* _Request_: Show each line in the entries below that contains the word "right". Case counts.

BEGIN Provided data

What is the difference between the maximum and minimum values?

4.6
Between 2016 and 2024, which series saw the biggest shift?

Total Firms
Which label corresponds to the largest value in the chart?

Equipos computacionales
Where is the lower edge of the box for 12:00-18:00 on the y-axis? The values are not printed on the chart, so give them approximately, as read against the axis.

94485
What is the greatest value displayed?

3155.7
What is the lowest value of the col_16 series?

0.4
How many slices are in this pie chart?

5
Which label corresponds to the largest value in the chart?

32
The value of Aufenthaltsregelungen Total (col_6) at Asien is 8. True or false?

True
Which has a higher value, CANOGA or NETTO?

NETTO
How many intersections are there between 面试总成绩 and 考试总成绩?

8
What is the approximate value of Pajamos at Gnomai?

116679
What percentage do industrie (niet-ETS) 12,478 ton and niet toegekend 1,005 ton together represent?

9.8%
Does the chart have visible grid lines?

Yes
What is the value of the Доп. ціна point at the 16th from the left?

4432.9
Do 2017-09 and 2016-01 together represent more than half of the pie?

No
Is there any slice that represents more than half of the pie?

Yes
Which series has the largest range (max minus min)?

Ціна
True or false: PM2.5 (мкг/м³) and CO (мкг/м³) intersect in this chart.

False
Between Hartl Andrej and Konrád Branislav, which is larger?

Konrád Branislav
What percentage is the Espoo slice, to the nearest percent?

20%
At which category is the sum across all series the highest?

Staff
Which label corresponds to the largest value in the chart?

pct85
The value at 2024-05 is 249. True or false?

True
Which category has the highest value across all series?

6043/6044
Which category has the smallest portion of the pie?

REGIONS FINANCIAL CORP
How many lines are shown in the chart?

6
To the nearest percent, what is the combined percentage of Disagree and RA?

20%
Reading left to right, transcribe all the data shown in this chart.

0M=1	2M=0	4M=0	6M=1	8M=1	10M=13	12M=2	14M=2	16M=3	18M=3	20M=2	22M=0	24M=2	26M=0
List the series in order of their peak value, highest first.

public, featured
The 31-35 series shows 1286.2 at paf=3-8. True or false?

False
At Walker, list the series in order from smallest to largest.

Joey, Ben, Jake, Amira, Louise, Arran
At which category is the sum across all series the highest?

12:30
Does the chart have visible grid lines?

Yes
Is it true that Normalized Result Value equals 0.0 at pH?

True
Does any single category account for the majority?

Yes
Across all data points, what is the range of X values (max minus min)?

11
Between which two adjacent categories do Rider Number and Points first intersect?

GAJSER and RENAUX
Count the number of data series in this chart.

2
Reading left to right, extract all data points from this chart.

END Provided data

* _Exercise result_:
Reading left to right, transcribe all the data shown in this chart.
Reading left to right, extract all data points from this chart.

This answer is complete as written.